##### Source passage #####

It would later emerge that Kikhia was seen leaving his hotel with two men claiming to be Egyptian security agents, and drove away with them in a car whose license plates bore the markings of Egyptian security. U.S. officials, investigating because Kikhia’s wife was a U.S. citizen, told The Washington Post in September 1997 that Egyptian agents had carried out the abduction and Kikhia was transferred to Libya, where he was secretly executed in 1994. An infuriated Mubarak denied involvement. The Egyptian government’s investigation remains under wraps.

Whatever role Egyptian security may or may not have played in Helal’s disappearance, many observers find it difficult to believe that the authorities have no information about the editor’s fate. Egypt’s multilayered security apparatus is among the most sophisticated and omnipresent in the region, employing thousands of agents and informants. The area where Helal was said to have gone missing is regarded as one of the most secure in the entire city.

“We have submitted a number of requests to the public prosecutor to keep us informed about the outcome of the investigation, but so far, there is no response,” columnist Fahmy said. “We cannot believe that the ubiquitous and swelling security services have no explanation and cannot provide us with an answer.”

#####

[Required work]
a) In the passage on the Kikhia and Helal disappearances, when did U.S. officials tell The Washington Post that Egyptian agents had carried out Kikhia's abduction?
b) Write a continuation of the passage on the Kikhia and Helal disappearances, starting after its final sentence.

##### Given entries #####

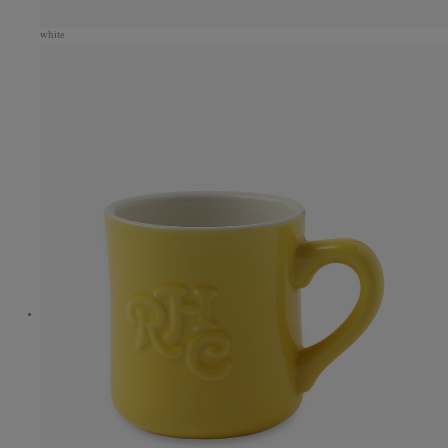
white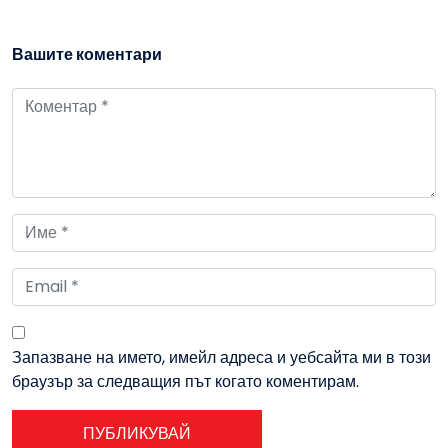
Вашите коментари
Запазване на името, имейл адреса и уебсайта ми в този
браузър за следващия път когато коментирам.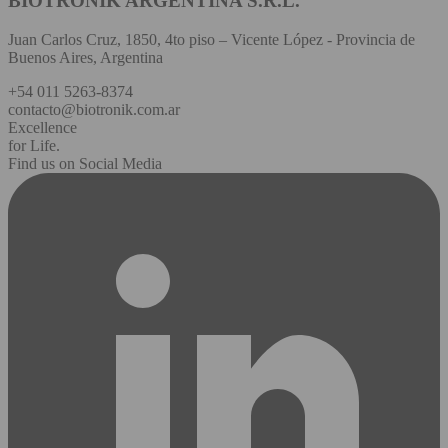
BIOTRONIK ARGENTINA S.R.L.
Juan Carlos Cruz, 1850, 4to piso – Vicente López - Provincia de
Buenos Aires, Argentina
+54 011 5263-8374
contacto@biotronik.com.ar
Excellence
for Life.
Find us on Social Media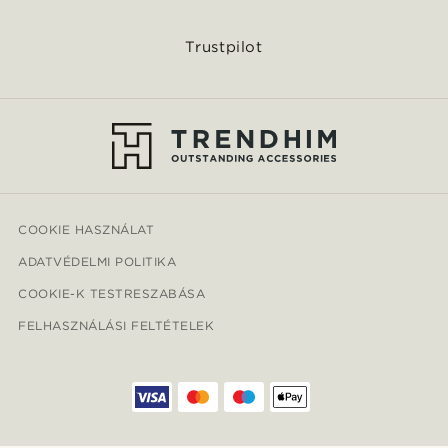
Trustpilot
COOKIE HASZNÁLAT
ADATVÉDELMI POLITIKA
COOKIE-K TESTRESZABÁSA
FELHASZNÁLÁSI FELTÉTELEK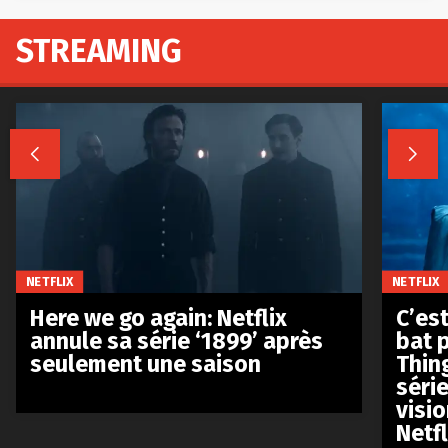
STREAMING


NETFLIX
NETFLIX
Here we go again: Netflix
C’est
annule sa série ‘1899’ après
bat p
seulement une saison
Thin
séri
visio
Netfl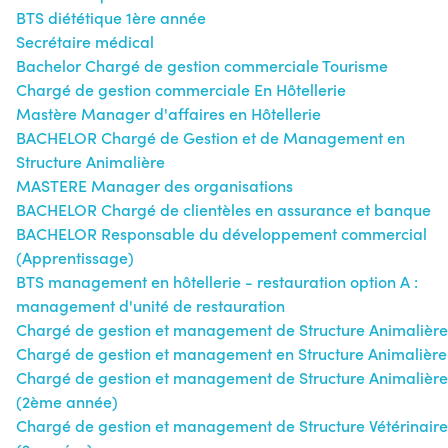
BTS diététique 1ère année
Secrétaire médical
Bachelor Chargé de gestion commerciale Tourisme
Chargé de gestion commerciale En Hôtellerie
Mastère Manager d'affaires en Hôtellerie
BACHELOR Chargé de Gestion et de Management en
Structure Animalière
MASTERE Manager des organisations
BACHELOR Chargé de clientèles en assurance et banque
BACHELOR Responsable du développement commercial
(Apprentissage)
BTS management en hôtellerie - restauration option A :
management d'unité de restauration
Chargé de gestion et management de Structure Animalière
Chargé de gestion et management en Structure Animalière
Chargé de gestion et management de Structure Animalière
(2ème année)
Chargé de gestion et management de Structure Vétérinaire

#####

[Task-by-task answers]
a) In September 1997.

b)
“There was no serious investigation at all,” said the EOHR’s Abu Seada. “No statement about serious efforts to find out how he disappeared and where he was held and why he was abducted was made public. We only got speculation and hints released by security sources.”

Nearly as troubling as the Egyptian government’s silence has been that of Egypt’s normally combative press. Al-Ahram and other newspapers closely reported Helal’s disappearance for several weeks in late summer 2003. By the following January, coverage had all but stopped, and public expressions of solidarity by journalists were nonexistent.

“The response to Reda is weak and shameful,” said Yahya, the Al-Ahram journalist who is also co-founder of a small group within the Egyptian Journalists Syndicate called Journalists for Change.

Journalists attribute the press’s indifference to Helal’s political positions and the political currents of nationalism and Islamism that dominate Egypt’s Press Syndicate, which had little sympathy for Helal’s views. But some journalists contend that fear has also played a role, and that journalists, especially at Al-Ahram, are simply frightened to take on a case that has the markings of an enforced disappearance directed by security services.

“Maybe he is not so popular because of his politics,” Yahya said. “But I think this is secondary. I think people here are scared, especially with the mysterious circumstances.”

Finally, in September 2006, the press freedom committee of the Egyptian Journalists Syndicate organized an event spotlighting the Helal case and calling on the authorities to reveal information about their investigation. During the event, which was attended by CPJ, several journalists apologized to Helal’s brothers for their long and strange silence on the case. Conspicuously absent were participants from Al-Ahram.

“The negligence on the part of the journalists is obvious,” noted Wael Abrashi. “But it’s much more obvious,” he added, as far as Helal’s Al-Ahram colleagues are concerned.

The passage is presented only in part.